I simply cannot imagine that anyone would want to sabotage these talks to allow Kim to maintain a nuclear arsenal and threaten the region.
Yet many first world nations have a socialist form of healthcare or a welfare state and they are flourishing. The UK has a national health service yet it is also a capitalist society.
But to go back to your original comment - Why do you continue to put socialism and communism together? They are not the same.
the king of all sports leagues in our country (by a long shot) is the NFL. it’s about as socialist as you can get (revenue sharing, the weak teams get to draft first, collective bargaining, unions, etc). it’s THE perfect setup for that industry and why they leapfrogged baseball so easily (and baseball is more capitalistic since the rich teams have major advantages).
so, in football, we get the excitement of never knowing who is gonna be challenging/great from year to year and in baseball the Yankees, Red Sox and Cardinals pretty much stay near or at the top.
What did Obama do to earn his Nobel Prize? and how far was that into his presidency? It was like the Democrats knew what he was going to do, and rewarded him for it ahead of time! lol. I find it fascinating that you chose Keyser soze as a screen name to me.
here is what Wikipedia says about him; Keyser Söze (/ˈkaɪzər ˈsoʊzeɪ/ KY-zər SOH-zay) is a fictional character and the main antagonist in the 1995 film The Usual Suspects, written by Christopher McQuarrie and directed by Bryan Singer. According to petty con artist Roger “Verbal” Kint (Kevin Spacey), Söze is a crime lord whose ruthlessness and influence have acquired a legendary, even mythical, status among police and criminals alike. Further events in the story make these accounts unreliable, and, in a twist ending, a police sketch identifies Kint and Söze as one and the same. The character was inspired by real life murderer John List and the spy thriller No Way Out, which featured a shadowy KGB mole.

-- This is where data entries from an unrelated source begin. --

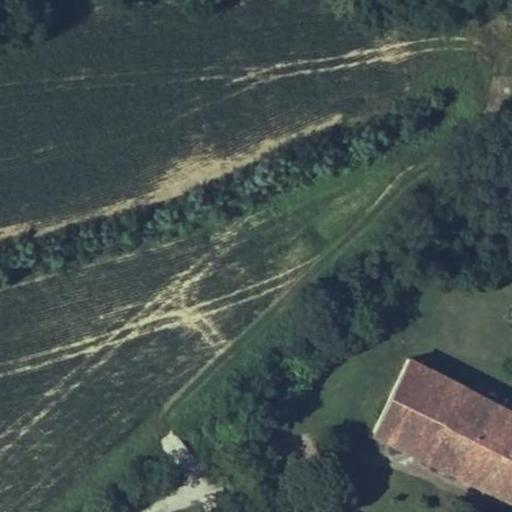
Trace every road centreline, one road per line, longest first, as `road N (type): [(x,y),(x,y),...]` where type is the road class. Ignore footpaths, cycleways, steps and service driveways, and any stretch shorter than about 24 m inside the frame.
road 1 (track): [(194,484),(162,437),(166,398),(473,122),(511,62)]
road 2 (unclassified): [(492,506),(389,462),(234,474),(194,484),(150,511)]
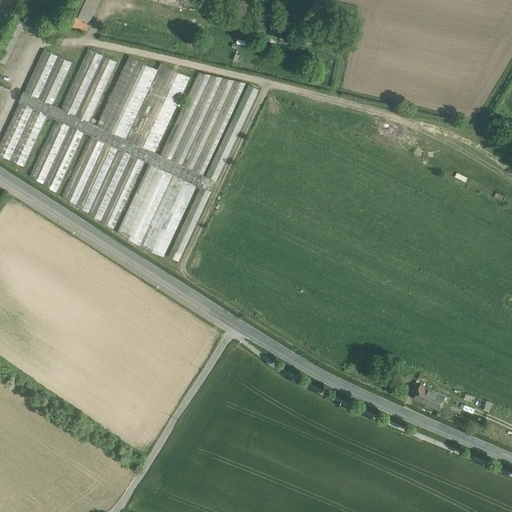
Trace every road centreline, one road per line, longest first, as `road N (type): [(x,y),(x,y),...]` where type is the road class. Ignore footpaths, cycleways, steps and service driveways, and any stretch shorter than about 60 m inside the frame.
road 1 (tertiary): [(0,172),(338,381),(511,458)]
road 2 (track): [(511,171),(424,124),(268,83)]
road 3 (track): [(232,331),(118,511)]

So basically he was a very evil man. So I’m very curious what relation you would feel with him to make you make such a screen name? Especially since Kevin Spacey played that role, but also played the role in American Beauty. Which the main party of that movie was about an old man taking advantage of a young naive underaged girl. Is there possibly any relations between your morality and the morality of what your persona portrays to really be?